Orange Revolution acts as beacon to investors
By Tom Warner
Published: February 16 2005 02:00 | Last updated: February 16 2005 02:00

Standing between rows of transmission shafts on the expansive shop floor of a Ukrainian truck factory, Stefan Laxhuber, a German fund manager, watches intently as workers bolt the different pieces that make up a drive train on to big steel frames gliding slowly down the production line.

Some of their processes are very modern, and some are not," observes Mr Laxhuber. He was one of about 20 western European fund managers who recently took an excursion into Ukraine's industrial hinterland guided by Concorde Capital, a local brokerage keen to encourage foreign investment.

They hope to be in the vanguard of a new wave of foreign investment in Ukraine, long one of the most overlooked markets of eastern Europe.

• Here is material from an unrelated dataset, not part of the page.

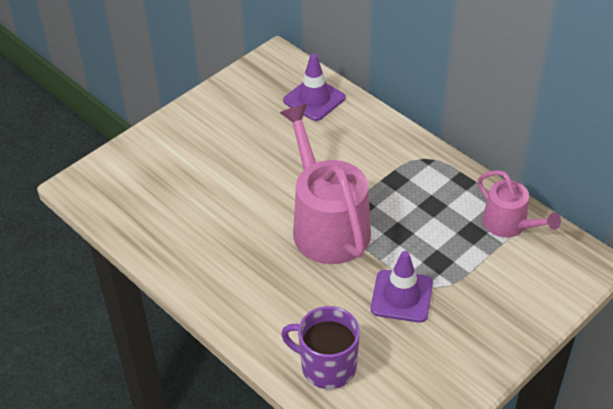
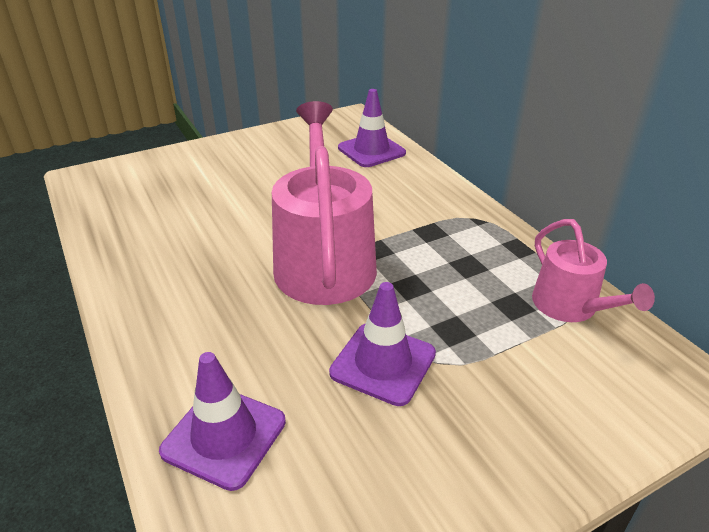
camera: 15 degrees right, 10 degrees down
(327, 366) = (224, 436): purple mug -> purple traffic cone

They are betting that Ukraine's new pro-western president, Viktor Yushchenko, will move quickly to implement the sweeping economic liberalisation he is promising. Concorde calls it "Investing Orange", after the Orange Revolution that helped to bring Mr Yushchenko to power.

The fund managers' first stop was AvtoKraz, a factory in Kremenchuk, central Ukraine, which makes super-heavy trucks that look as if they could have driven out of the 1970s. The company is growing quickly thanks to the recovering regional economy and a contract to supply 2,000 trucks to the Iraqi army.

Mr Laxhuber started buying Ukrainian equities in 2003, and since then they have doubled or tripled in value. "I'm looking to increase the Ukraine weight in my fund," he says.